Any comments to [email protected]

check out my x-files fanficiton (oh good gosh, you misspelled this too?) at  http://homepages.which.net/~annette.gisby/index.htm

Yukon hopes you don't mind if she abstains.  There is, evidently, only so much lousy characterization and insultingly poor spelling one little witch can take in one sitting.

Tsk.  Watch the show.  Watch the movie.  Make SOME attempt to understand why they do and say the things they do.  You may have a better chance at understanding their motivations and methods if you simply PAY ATTENTION.

Yukon yields the podium.

Postscript:

The following message appeared on ATXC on 5/9/00.

Suggested alternate Subject line: Deluded Whining On Parade

----- Original Message -----

From: Annette Gisby <[email protected]>

Newsgroups: alt.tv.x-files.creative

Sent: Tuesday, May 09, 2000 6:54 AM

Subject: Re: OT: Authors and Feedback

I love getting emails and see the numbers go up ate ephemeral.
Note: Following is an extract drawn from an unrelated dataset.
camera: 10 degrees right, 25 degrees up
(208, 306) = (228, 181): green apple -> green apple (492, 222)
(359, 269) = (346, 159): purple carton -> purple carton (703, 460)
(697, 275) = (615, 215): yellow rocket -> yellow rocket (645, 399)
My most
recent story got over a thousand hits, but no emails, so I'm left wondering
did people actually like it, or have they hit on it by mistake?

Annette.

check out my x-files fanficiton at
  http://homepages.which.net/~annette.gisby/index.htm

Yukon says...

No, Annette. You received no emails because those thousand people read it and thought your story was complete hamsterpoop, and were offended that you'd wasted their time that way.  Take it from someone who had to read this monstrosity more than once.

Ratings 

General Evilness:

3.5/5

Above average overall.  Quite generally evil and not worth reading.

 

Gak-o-Tron:

2.5/5

Middle of the road.  Not too horribly gak-worthy.  A couple of scary moments, though.

 

Death to Clones:

4/5

  Yukon wishes that unsupported, under-researched Billy-bashing would stop.  She would also like to win the lottery.  She fully accepts that neither are likely to occur. Additionally, we have some serious clonage in:  Obsessive/borderline-violent Mulder, M & S wanting sex despite any and all circumstances, and Scully as virgin.  Gak. We also have the unparalleled pleasure of reading an author's note indicating her concern that the story might be seen as plagiarism.  That's a new one on the clone front.

   

Mary Sue Must Die:    ?

??/5

Yukon will abstain from guessing.

 

Who ARE these people?

4/5

Billy especially.  Wow.  Mulder, totally goofing up.  Scully breaking down.  Bad.

 

I speeche goodly:

3/5        

Grammar on the whole wasn't bad, but there were some punctuation/sentence structure issues.

 

I R a gud speler:

5/5

Atrocious.  Shame on you.  Yukon concurs with Midwest on this: sending out a story with this many glaring spelling errors is simply insulting to your readers.  Naughty, naughty author.

 

Wild Card:

Bill Scully as Satan Incarnate


Enough already.  Get a clue.  Watch the show and try to understand his motivation.  This is not a matter of opinion here, such as whether Scully would wear pantyhose or thigh-highs...in this matter you're just DEAD WRONG.  Period.